A half-dozen observations on Thursday’s Fresno City Council meeting:
1.) Sophia Pagoulatos, City Hall’s manager of long range planning, gave the council a quick tutorial on the new Southwest Fresno Specific Plan.
The plan is a blueprint for growth in the largely undeveloped area (about five square miles) on the edge of traditional West Fresno. The growth blueprint for much of traditional West Fresno (closer to Downtown) is covered in the Downtown Neighborhoods Community Plan of several years ago.
City Hall has big plans for the area covered in the specific plan. West Fresno residents have high hopes. Pagoulatos was quick to assure council members that the plan will not displace current West Fresno residents – in other words, gentrification.
The specific plan, Pagoulatos said, “is meant to enhance existing neighborhoods.”
I thought to myself: The specific plan, if fully implemented, may not drive current West Fresno residents out of their homes. But the specific plan, if successful, is sure to generate a huge influx of new residents.
What gets displaced is the traditional West Fresno political power structure.
2.) Pagoulatos said West Fresno residents had plenty of opportunity to opine on the plan.
That provided Council Member Steve Brandau with an opening. Brandau noted that West Fresno residents expressed a strong preference for a growth formula featuring more single-family houses and fewer apartment complexes. Brandau asked Pagoulatos how this sentiment squares with the 2035 general plan that lauds high-density housing and deplores new suburban houses on the city’s edge.

**Source data**

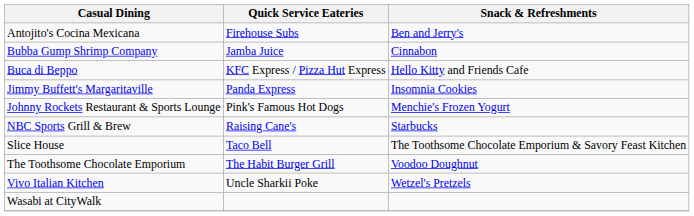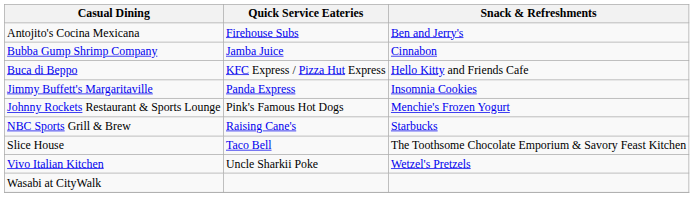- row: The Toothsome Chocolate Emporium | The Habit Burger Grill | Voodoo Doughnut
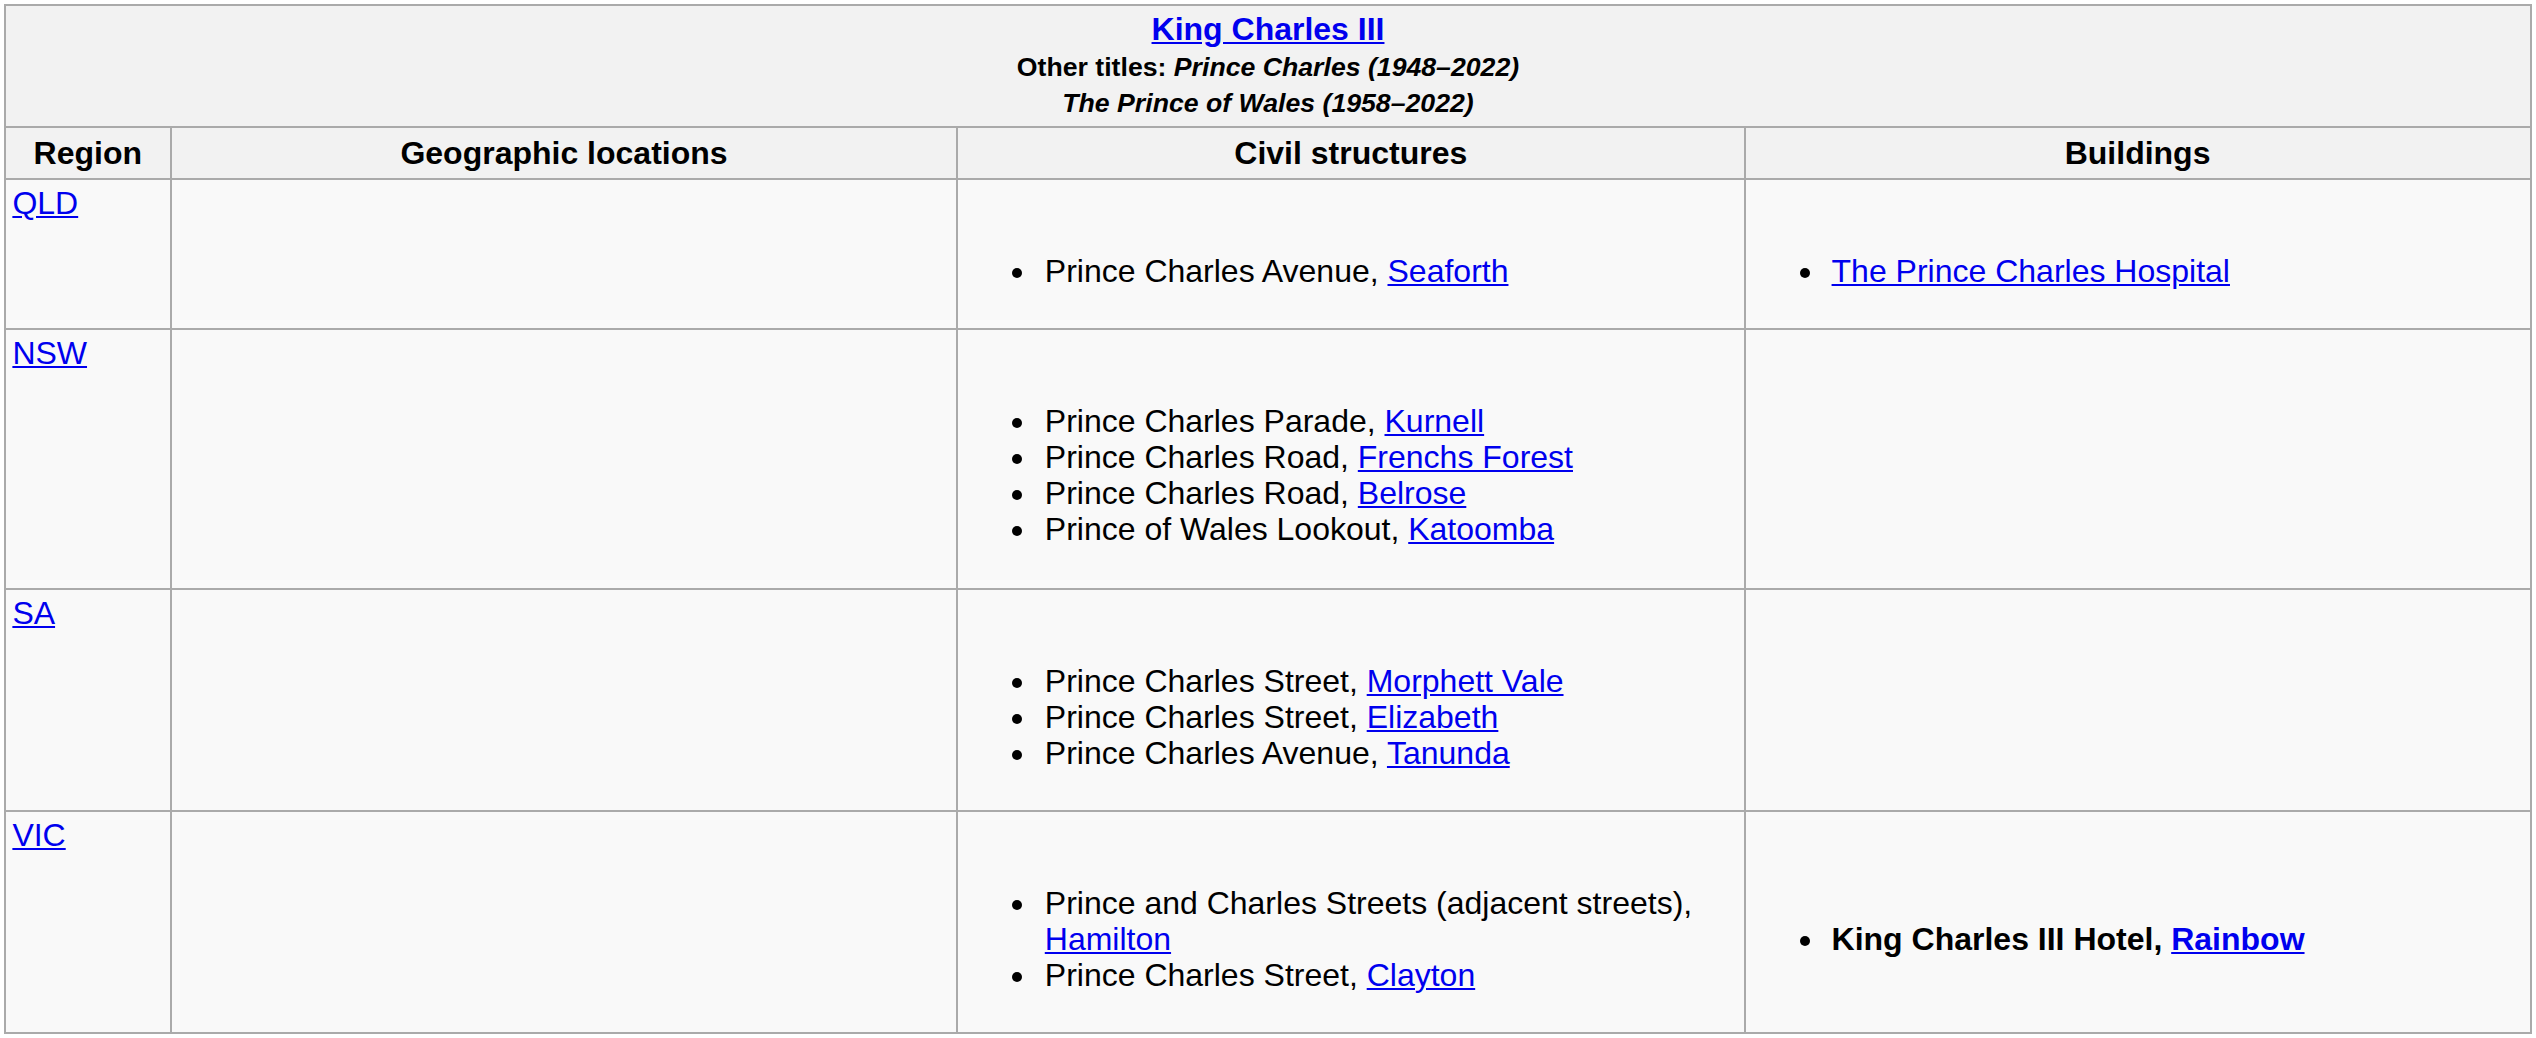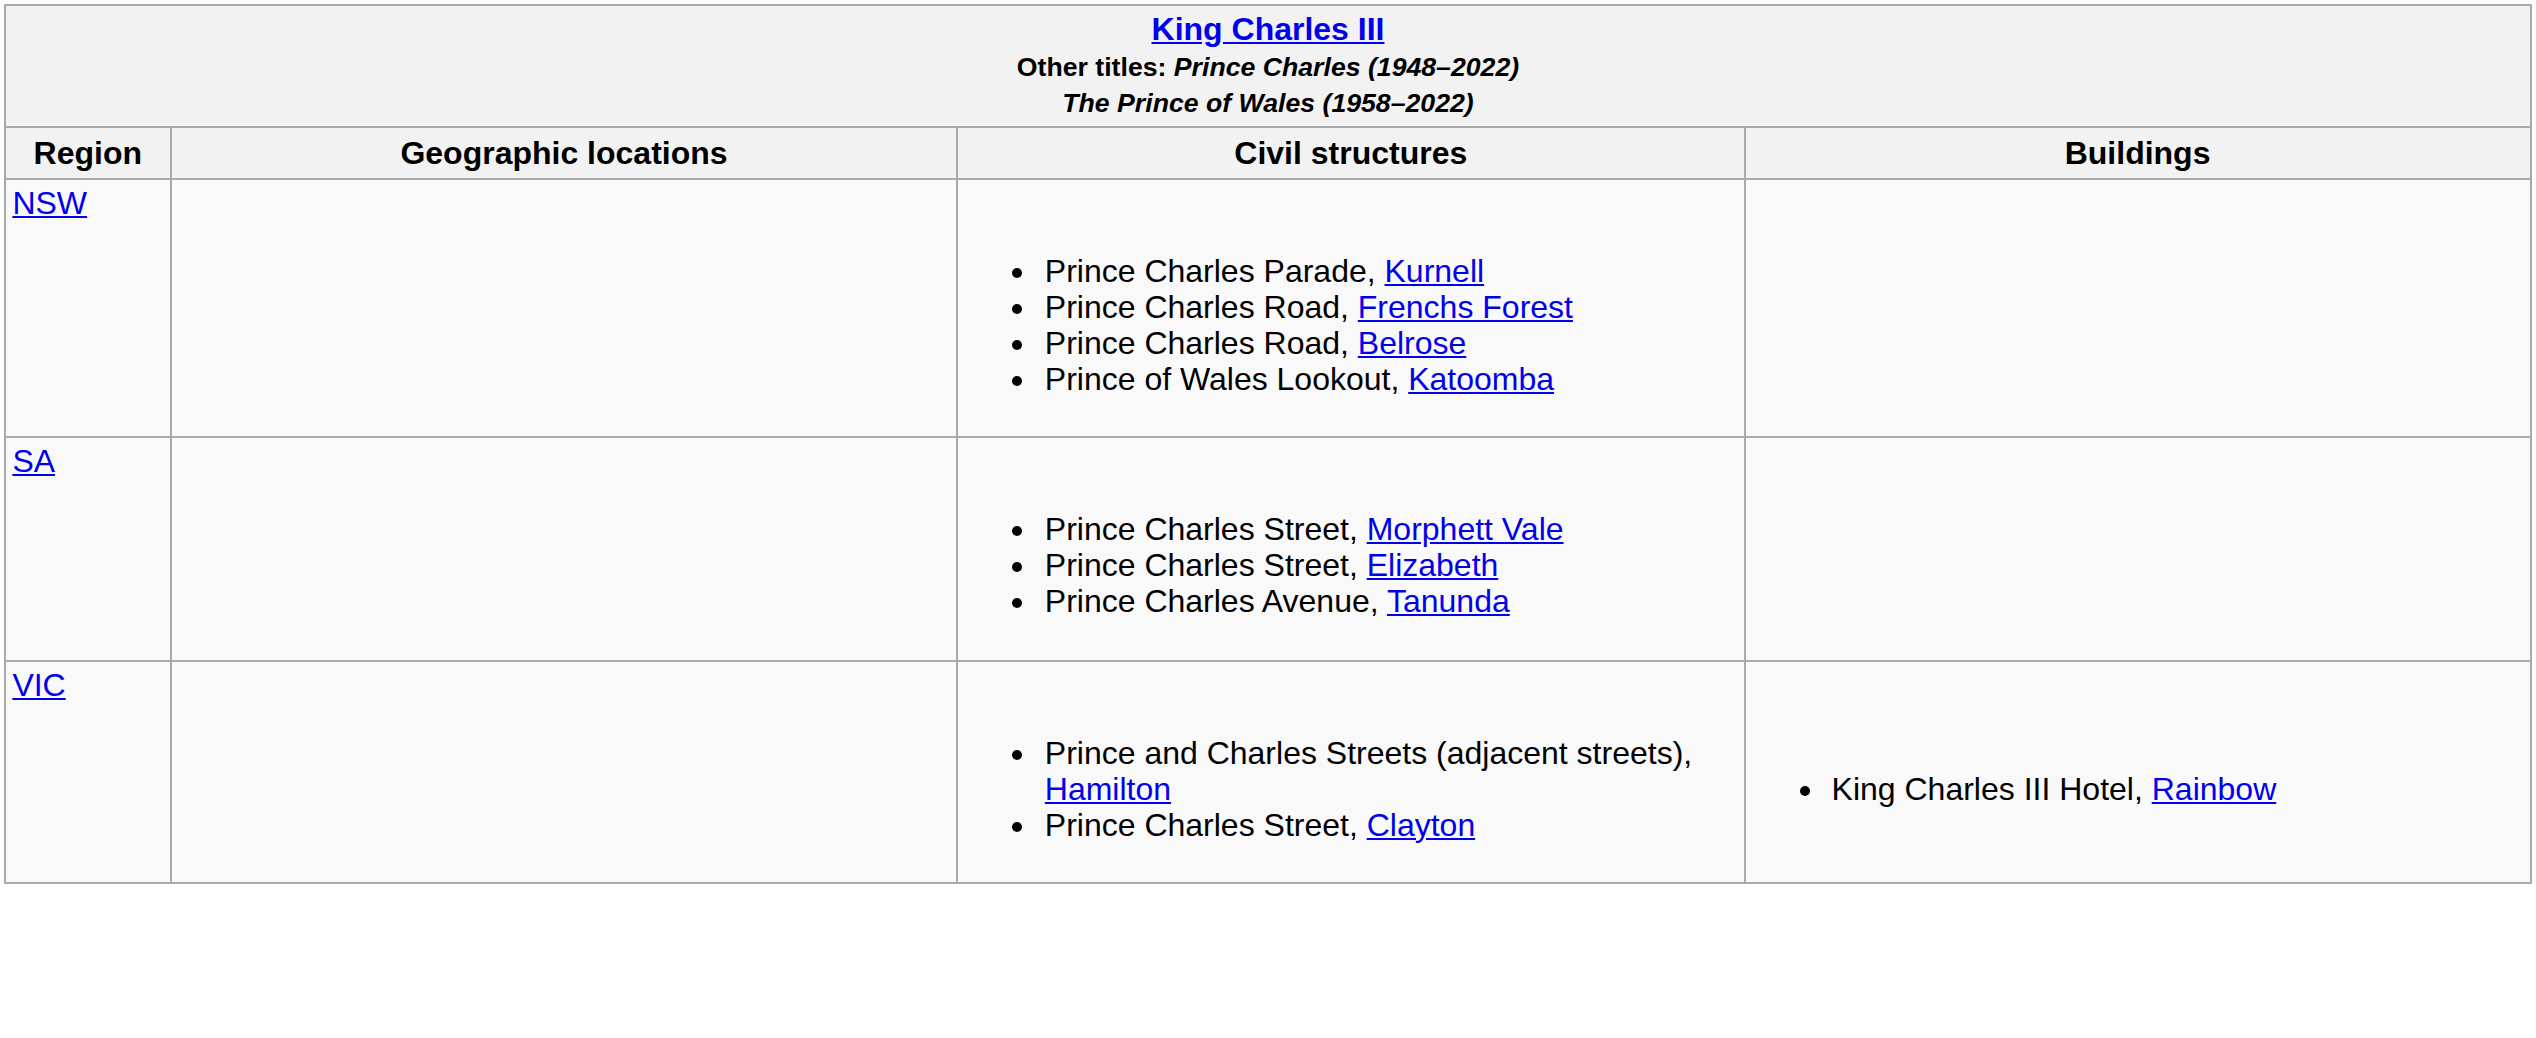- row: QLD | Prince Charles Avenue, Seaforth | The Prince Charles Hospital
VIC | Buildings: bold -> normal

**Parts of the exercise**
a) Answer these questions from the commentary on the Fresno City Council meeting:
(i) What position does Sophia Pagoulatos hold at City Hall?
(ii) About how large is the area covered by the Southwest Fresno Specific Plan?
(iii) According to Steve Brandau, what kind of growth did West Fresno residents prefer?
b) Supply what comes next in the commentary on the Fresno City Council meeting, starting after its final sentence.
The data come from a different source than the commentary on the Fresno City Council meeting.

**Answers to the exercises**
a)
(i) Manager of long range planning.
(ii) About five square miles.
(iii) More single-family houses and fewer apartment complexes.

b)
Don’t worry, Pagoulatos said – the city’s housing budget can accommodate the construction of more single-family houses than originally expected.
Single-family houses, Brandau said, are “where people predominately want to live. That’s a good thing.”
Need I add that Brandau has been a stern and persistent critic of the 2035 general plan? He can smell the general plan’s weaknesses in a market economy.
3.) Linda Van Kirk, executive director of the Central California Society for the Prevention of Cruelty to Animals, delivered an impressive 50-minute summary of the non-profit’s work for Fresno.
City Hall contracts with the SPCA for a variety of animal control services. According to the 2017-18 budget, the contract’s cost this year is $3.8 million.
Van Kirk was aided by a PowerPoint presentation. If I heard her correctly, the most recent statistics in the presentation are from the 2015-16 fiscal year.
The SPCA took in a total of 27,600 animals that year (intake and strays). That included 14,000 dogs (10,000 strays) and 12,100 cats (9,800 strays). The SPCA handled on average 67 animals (intake and strays) every day.
The zip codes producing the most strays were, for the most part, in southwest and southeast Fresno. The 93706 zip code (West Fresno) produced the most strays by far – 3,585 compared to 1,964 for runner-up 93702 (southeast Fresno/fairgrounds).
There were 480 dog bites in 2013. There were 853 dog bites in 2016.
The SPCA does all it can to reunite lost pets with their owners. The SPCA does all it can to find new owners for strays. One hundred percent success is impossible. The SPCA’s live release rate for dogs is 52%; for cats, it’s 33%.
Fresno isn’t the worst city in California when it comes to the size of its stray pet population – but we’re close. The local SPCA did a survey of 25 other animal control operations in the state. Madera County ranked No. 1 with an annual intake of 77 animals per 1,000 human population. Fresno was No. 2 at 54 per 1,000. Sacramento, for example, was No. 5 at 26 per 1,000.
Another slide in the presentation showed that the SPCA’s cost per animal intake was $133. This compares to Bakersfield with an annual cost of $486 per animal intake.
Bottom line: The local SPCA does a ton of good (and often unappreciated) work at a relatively low cost to the taxpayer.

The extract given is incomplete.